**What to work on:**
Copy out each line of the data that contains "lines".

[Saved data entries]
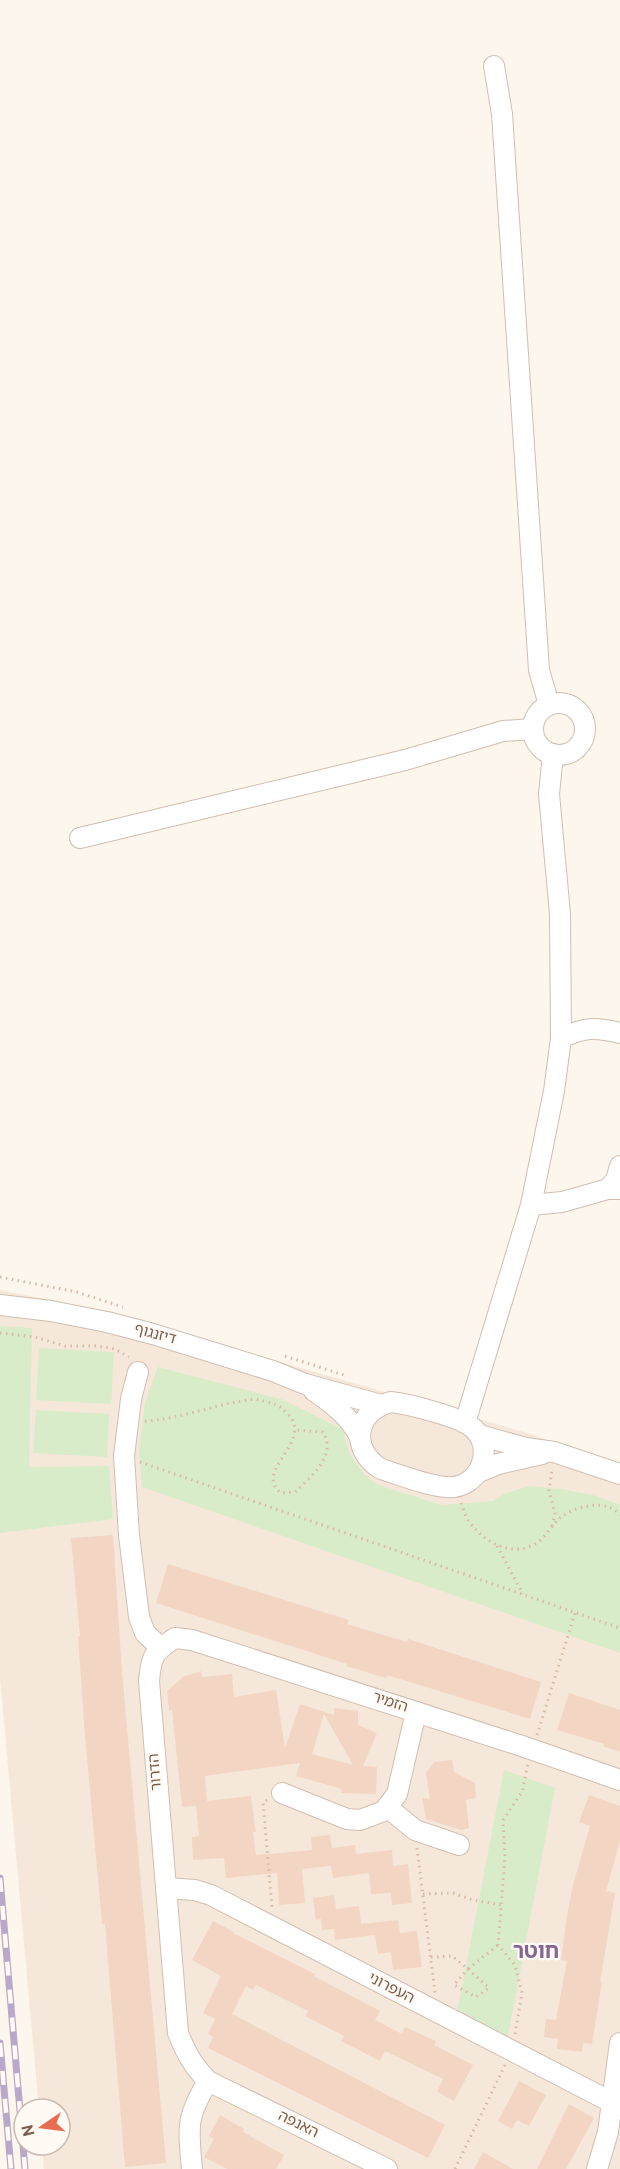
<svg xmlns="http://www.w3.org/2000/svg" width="620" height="2169" viewBox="0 0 620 2169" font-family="Overpass,'Noto Sans Hebrew',sans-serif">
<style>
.residential{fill:#f5e8da}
.green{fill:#d8ecc9}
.building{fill:#f3d5c3;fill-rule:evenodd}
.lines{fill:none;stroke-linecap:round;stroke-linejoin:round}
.minor-casing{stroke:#d1beb0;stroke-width:22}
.path{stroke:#d9b8a5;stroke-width:3;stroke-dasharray:1.5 4.5;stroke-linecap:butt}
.minor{stroke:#fff;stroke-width:20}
.rail-casing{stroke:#b9a8c9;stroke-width:7}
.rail{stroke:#fffaf3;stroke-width:4.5;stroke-dasharray:14;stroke-linecap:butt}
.labels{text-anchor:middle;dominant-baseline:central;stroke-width:4.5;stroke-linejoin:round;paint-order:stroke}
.street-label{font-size:15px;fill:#7a5c4d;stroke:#fffaf3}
.district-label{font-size:21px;font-weight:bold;fill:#846695;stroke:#fffaf3}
</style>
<rect width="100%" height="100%" fill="#fdf6ec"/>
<polygon class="residential" points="0,1290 99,1310 527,1433 620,1464 620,2169 44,2169 42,2145 60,2145 60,2109 39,2109 0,1678"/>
<g class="green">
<polygon points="0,1326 32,1328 29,1467 109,1466 113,1519 0,1533"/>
<polygon points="39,1348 114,1352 111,1404 36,1400"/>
<polygon points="158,1367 281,1399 343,1429 349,1453 364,1474 376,1484 441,1505 493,1501 504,1494 529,1486 561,1489 593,1495 620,1505 620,1653 142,1487 139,1450 145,1403"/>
<polygon points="36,1410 109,1414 107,1457 33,1453"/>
<polygon points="504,1770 555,1788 506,2046 457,2012"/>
</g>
<g class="building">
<polygon points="113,1535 122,1672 166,2163 125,2167 105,1924 102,1924 85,1736 78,1637 80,1636 71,1538"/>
<polygon points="168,1564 349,1620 347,1624 407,1642 408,1639 541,1682 530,1719 387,1675 386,1678 346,1666 347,1664 156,1603"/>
<path d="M201,1671l1,6 30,-3 2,23 42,-7 9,58 15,-44 34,11v-7l24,3v14l19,8 -14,33 14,1 -1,27 -35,-1 1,-4 -46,-13 4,-13 -95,13 2,25 44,-5 5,36h-3l3,23 56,-5 -1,-13 19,-2 2,13 23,-3 1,9 36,-4 1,16 15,-2 4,39 -20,2 -1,-12 -20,1 -2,-21 -36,5 -2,-12 -29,3 3,34 -26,2 -2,-32 -51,5 -2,-20 -31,2 -1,-23 7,-1 -3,-30 -14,1 -10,-97 -3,1 -2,-20 16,-14zM324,1714l29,51 -41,-11z"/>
<polygon points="569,1693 620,1710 620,1752 603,1746 604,1744 557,1730"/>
<polygon points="452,1760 454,1772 475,1783 476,1798 466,1800 469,1828 461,1830 426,1819 422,1798 430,1799 426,1773 434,1762"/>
<polygon points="589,1795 620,1806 620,1841 606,1891 615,1893 600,1982 602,1982 592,2044 583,2043 582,2052 557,2049 558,2039 544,2037 546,2019 556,2020 567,1961 561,1960 567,1915 573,1885 590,1826 579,1822"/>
<polygon points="334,1895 336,1909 359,1906 361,1924 398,1920 400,1933 417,1931 422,1967 393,1970 391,1952 378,1954 375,1935 335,1940 334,1929 322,1930 321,1919 316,1920 313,1898"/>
<polygon points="213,1921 234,1932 233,1933 315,1974 314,1976 380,2011 375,2020 402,2034 405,2027 436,2041 434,2045 473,2065 454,2101 437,2092 443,2079 385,2051 380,2061 341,2041 344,2036 305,2016 308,2011 256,1985 253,1990 246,1986 232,2014 445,2125 428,2158 208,2048 213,2037 208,2034 215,2019 203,2013 221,1976 192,1960"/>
<polygon points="519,2081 546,2095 529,2126 517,2120 512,2129 498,2121"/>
<polygon points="569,2104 594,2118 566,2169 537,2169"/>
<polygon points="220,2115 244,2129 243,2132 284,2155 276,2169 227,2169 204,2157 214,2139 209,2136"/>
<polygon points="483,2152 513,2169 474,2169"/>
</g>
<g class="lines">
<defs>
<g id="minor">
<polyline points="494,66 502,114 539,670 549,705"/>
<circle cx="559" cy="729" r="26"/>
<polyline points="80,838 405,760 503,731 533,729"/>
<path d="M561,1038c24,-11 34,-11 59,-5"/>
<polyline points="608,1189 616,1180 620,1166"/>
<polyline points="531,1205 562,1202 608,1189 620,1189"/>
<polyline points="0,1305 51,1311 107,1322 153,1334 273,1371 305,1384 381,1405"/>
<polyline points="138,1372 131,1399 124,1456 129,1535 139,1617 145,1633 160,1647"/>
<path d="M314,1391c19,13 35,25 46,46"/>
<path d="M391,1402c17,2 71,15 83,27 22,21 4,61 -27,58 -20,-1 -46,-12 -66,-18 -32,-20 -26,-58 10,-67z"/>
<polyline points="465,1423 531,1205 554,1091 561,1038 560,914 549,794 553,754"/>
<polyline points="479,1435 526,1448 554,1452 620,1474"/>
<polyline points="479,1472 498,1464 542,1454"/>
<polyline points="282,1793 347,1819 360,1820 384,1811 397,1794 416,1712"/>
<polyline points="387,1807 415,1830 459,1845"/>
<polyline points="166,1888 195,1890 211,1895 613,2103"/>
<path d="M192,2169c-4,-43 -6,-51 16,-88"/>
<path d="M387,2169l-179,-88c-15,-15 -22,-28 -30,-48l-29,-352c2,-25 5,-30 26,-43l17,2 330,106 98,34"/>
<polyline points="597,2169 608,2132 620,2043"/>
</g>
</defs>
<use href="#minor" class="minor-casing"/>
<g class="path">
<polyline points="0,1277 77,1292 123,1307"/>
<polyline points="0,1333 35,1337 65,1346 98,1346 115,1349 129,1357"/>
<polyline points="285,1356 347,1376"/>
<path d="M145,1421c35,-2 68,-16 103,-21 9,-2 28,3 35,9 2,3 7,7 9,10 15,27 -38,53 -11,74l14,-1c17,-16 42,-37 28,-60l-27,-2"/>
<polyline points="140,1462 620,1628"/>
<path d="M461,1503c2,5 4,12 7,17 14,21 43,38 67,24 11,-6 17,-20 26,-27 15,-11 46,-19 59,-2"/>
<polyline points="552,1526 555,1514 549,1491 552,1468"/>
<polyline points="497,1546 523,1594"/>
<polyline points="537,1735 575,1613"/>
<polyline points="267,1800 263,1802 272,1907"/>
<polyline points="417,1848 435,1993"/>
<polyline points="423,1894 453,1893 473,1900 503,1905"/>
<polyline points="431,1957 452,1956 468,1969 498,1945"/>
<polygon points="468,1969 489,1988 476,1997 454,1985"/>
<polyline points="515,2034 522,1993 515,1965 498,1945 505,1857 503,1820 522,1792 528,1764"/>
<polyline points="455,2169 505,2065"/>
</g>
<use href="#minor" class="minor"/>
<defs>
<g id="rail">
<polyline points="0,1878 25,2169"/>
<polyline points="0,2043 11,2169"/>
</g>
</defs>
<use href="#rail" class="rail-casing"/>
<use href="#rail" class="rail"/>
</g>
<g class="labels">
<g class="street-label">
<text transform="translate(155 1335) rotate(15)">דיזנגוף</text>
<text transform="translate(390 1703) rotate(18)">הזמיר</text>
<text transform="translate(156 1772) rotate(-95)">הדרור</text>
<text transform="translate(391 1989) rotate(27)">העפרוני</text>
<text transform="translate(298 2125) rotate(26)">האנפה</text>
</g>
<g class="district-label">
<text x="536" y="1952">חוטר</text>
</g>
</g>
<g transform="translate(42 2127) rotate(256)"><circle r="28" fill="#fffaf3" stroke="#cabbb1" stroke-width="1.5"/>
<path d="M0-4.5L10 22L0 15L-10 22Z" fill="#e76f51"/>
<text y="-9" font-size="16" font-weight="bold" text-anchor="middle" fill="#7a5c4d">N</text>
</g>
</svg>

**Solution:**
.lines{fill:none;stroke-linecap:round;stroke-linejoin:round}
<g class="lines">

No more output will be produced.